Soon after Dana Andrews cleaned up Anne Baxter in SWAMP WATER, turning her from an Okefenokee urchin to a small town cutie, she was already his steady girlfriend in the technicolor WW2 propaganda picture CRASH DIVE, where Tyrone Powers (his actual rank on the opening credits) uses his powers to steal her away.

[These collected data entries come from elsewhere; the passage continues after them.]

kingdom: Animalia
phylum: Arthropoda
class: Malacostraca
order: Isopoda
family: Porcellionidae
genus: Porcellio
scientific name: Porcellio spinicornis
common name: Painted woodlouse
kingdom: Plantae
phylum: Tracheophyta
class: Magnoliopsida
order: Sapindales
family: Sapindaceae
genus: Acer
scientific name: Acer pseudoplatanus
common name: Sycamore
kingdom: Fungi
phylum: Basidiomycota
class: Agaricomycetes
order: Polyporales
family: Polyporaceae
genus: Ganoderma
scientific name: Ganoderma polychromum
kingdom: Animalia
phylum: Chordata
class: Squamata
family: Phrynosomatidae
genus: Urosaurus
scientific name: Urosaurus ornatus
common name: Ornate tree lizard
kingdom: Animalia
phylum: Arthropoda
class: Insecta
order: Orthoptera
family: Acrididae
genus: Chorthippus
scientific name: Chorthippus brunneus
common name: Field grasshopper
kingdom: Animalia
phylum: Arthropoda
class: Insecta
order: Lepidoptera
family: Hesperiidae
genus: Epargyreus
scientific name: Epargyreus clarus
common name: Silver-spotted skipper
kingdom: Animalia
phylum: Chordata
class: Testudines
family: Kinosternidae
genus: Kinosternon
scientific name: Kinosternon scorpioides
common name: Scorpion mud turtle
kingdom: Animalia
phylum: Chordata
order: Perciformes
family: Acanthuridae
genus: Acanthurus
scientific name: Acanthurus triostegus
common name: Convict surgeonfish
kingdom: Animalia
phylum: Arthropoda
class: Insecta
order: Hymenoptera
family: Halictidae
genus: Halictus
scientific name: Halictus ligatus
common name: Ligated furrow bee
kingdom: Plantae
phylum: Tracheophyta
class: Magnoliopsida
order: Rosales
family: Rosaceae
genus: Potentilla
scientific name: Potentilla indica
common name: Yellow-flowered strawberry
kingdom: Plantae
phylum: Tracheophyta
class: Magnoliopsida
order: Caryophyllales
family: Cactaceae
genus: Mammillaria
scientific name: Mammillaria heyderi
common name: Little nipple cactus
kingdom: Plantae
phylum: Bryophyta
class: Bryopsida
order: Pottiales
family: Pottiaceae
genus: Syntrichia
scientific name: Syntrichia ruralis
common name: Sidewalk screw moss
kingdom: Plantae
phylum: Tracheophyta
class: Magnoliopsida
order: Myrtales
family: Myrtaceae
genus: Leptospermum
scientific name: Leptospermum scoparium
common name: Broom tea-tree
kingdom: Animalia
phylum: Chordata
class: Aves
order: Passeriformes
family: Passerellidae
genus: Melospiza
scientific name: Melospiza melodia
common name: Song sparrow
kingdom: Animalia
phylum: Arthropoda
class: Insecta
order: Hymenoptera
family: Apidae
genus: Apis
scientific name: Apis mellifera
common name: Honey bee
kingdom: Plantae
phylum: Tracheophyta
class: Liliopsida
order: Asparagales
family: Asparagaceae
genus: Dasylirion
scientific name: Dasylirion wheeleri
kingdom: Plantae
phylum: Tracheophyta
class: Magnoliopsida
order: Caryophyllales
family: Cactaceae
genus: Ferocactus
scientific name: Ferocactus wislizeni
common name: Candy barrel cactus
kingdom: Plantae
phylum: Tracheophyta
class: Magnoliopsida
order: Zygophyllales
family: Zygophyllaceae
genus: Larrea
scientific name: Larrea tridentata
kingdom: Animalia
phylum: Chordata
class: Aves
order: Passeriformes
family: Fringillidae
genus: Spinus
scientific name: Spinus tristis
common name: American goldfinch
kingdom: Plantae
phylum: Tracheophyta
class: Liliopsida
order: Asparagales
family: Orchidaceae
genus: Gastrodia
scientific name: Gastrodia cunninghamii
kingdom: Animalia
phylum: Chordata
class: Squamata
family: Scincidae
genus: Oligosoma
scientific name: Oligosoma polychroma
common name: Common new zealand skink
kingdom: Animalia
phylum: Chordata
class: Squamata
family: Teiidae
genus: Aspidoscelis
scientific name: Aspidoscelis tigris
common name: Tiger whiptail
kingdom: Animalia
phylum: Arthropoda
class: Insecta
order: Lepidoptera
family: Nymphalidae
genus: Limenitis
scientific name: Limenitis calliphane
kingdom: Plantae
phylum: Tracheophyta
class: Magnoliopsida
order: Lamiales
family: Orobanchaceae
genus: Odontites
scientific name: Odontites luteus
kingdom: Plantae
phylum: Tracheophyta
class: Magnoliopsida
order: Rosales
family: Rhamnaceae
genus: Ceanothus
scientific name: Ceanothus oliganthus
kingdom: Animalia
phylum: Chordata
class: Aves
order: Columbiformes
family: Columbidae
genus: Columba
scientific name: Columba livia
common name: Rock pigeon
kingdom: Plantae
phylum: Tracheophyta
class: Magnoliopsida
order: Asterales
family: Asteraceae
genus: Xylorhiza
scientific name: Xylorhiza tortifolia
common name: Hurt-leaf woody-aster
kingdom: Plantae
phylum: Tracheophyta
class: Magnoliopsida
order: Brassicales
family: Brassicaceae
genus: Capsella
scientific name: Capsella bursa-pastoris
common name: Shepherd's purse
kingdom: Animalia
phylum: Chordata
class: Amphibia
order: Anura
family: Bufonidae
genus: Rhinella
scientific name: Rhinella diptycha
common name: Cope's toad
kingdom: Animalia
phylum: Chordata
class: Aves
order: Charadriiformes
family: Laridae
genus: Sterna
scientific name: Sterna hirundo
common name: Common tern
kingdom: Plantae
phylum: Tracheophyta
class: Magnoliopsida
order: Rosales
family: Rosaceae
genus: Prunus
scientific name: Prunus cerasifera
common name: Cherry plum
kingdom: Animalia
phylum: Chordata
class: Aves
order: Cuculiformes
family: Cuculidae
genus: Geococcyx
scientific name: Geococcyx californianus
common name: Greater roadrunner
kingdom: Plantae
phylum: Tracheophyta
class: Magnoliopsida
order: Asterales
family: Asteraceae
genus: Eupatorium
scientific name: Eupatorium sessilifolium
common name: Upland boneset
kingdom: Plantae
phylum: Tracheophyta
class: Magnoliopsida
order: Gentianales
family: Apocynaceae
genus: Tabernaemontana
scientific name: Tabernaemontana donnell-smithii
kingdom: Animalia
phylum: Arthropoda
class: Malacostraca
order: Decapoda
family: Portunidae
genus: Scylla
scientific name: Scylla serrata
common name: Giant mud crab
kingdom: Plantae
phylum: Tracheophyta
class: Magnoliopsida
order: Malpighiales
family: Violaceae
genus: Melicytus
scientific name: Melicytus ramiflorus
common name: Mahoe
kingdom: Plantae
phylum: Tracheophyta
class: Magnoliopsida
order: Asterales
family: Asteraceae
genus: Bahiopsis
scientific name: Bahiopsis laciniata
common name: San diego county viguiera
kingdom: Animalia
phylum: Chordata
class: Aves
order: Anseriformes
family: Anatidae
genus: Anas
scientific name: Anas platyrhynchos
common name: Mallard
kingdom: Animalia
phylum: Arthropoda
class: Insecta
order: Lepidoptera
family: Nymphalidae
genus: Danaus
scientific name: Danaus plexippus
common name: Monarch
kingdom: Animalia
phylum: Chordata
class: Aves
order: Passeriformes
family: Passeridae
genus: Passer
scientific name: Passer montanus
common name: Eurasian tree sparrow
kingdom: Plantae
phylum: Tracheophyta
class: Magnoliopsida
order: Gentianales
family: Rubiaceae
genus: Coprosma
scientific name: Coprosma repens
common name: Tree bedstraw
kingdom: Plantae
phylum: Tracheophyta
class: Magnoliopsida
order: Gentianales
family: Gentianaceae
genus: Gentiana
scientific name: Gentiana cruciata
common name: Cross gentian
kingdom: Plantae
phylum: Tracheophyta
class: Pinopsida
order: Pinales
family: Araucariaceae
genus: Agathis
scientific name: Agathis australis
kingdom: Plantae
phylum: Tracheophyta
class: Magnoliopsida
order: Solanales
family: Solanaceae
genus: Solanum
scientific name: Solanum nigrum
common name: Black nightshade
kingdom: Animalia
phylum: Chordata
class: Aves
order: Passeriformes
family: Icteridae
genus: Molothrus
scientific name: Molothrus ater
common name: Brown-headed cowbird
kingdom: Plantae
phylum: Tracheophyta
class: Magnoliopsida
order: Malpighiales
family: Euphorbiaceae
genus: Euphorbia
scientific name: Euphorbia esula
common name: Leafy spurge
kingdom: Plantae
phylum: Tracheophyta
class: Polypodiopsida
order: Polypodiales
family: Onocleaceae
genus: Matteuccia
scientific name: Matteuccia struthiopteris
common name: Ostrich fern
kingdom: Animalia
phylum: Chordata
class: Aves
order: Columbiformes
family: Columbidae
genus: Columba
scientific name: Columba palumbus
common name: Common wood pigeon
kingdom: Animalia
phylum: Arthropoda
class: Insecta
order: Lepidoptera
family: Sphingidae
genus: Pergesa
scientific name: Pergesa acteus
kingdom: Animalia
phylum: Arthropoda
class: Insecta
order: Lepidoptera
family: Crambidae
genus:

THREE HOURS TO KILL (1954)

As all Westerns starring or featuring Dana Andrews have something to do with a kangaroo court, here he's searching for the real killer of a murdered man Dana's character was not only blamed for, but he has a rope burn on his neck to prove it: and he wants answers and revenge, with only THREE HOURS TO KILL.

MADISON AVENUE (1961)

Jeanne Crain was gorgeous in her and Dana Andrews's first of four features, STATE FAIR, and remained so twenty-two years later in HOT RODS IN HELL: here's the picture before that one, MADISON AVENUE, where she's a love interest he's only interested in using to "build up" a client, who's female. 

WHILE THE CITY SLEEPS (1946)

"There is also a physical side to love; and some women are more demanding than others... And some automobiles are blue," slurs Dana Andrews, drunk in real life and in-character as a reporter in Fritz Lang's WHILE THE CITY SLEEPS, here with Ida Lupino as the Film Noir's serial killer, John Barrymore Jr., waits in the wings.

MADISON AVENUE (1961)

The third of four movies starring Dana Andrews and Jeanne Crain is the only where Crain plays the sort of "other woman" on the sidelines wherein Dana's MADISON AVENUE mover/shaker is building-up the career of Eleanor Parker. The scenes between Andrews and Crain, though, are the longest and last throughout the entire story.

NIGHT SONG (1947)

Hoagy Carmichael goes cutthroat fishing with his genuinely blind musician friend Dana Andrews, his co-star in CANYON PASSAGE and then THE BEST YEARS OF OUR LIVES, and a faking-blind Merle Oberon in NIGHT SONG.

WHILE THE CITY SLEEPS (1956)

Dana Andrews in Fritz Lang's WHILE THE CITY SLEEPS as an anchorman/reporter on the trail of a killer, who saves his intensity till the end: the rest of the picture he's dead drunk and, according to some sources, he was "blasted" during the entire production.

WHILE THE CITY SLEEPS (1956)

This Fritz Lang newspaper thriller is strange and uneven, which is often the charm, and plot-wise doesn't always fit into the typical Film Noir trappings but sporadically has that inarguable look and vibe, like this shot of the cop, Howard Duff, working with the reporter, Dana Andrews, to find a serial killer who strikes at the same time the newspaper is working to find him: WHILE THE CITY SLEEPS.

NIGHT SONG (1947)

Dana Andrews as a blind piano player in the post-war melodrama NIGHT SONG opposite smitten rich girl Merle Oberon, who feigns her own blindness to get close to who's one of Dana's most stubborn and angry characters, and he's play a few, but here with a reason...

MY FOOLISH HEART (1949)

Dana Andrews and Susan Hayward reunite for MY FOOLISH HEART, based on a very angry J.D. Salinger short story and directed by Val Lewton underling Mark Robson, who edited CAT PEOPLE for director Jacques Tourneur, who, after his own Lewton tenure, made CANYON PASSAGE starring this later feature's doomed couple, Dana Andrews and Susan Hayward.

LAURA (1944)

Before Vincent Price was spooky, he played Shelby Carpenter, a wimpy playboy who lives in wealth but has no money, and sustains a lie through most of the Film Noir classic LAURA while Dana Andrews, as Detective Mike McPherson, keeps narrowed eyes on him.

MADISON AVENUE (1961)

Dana Andrews and Eleanor Parker work on MADISON AVENUE where Dana builds up fledgling advertising company owner Parker to milk magnate Eddie Albert while juggling a sporadic romance with his third-time collaborating ingenue Jeanne Crain.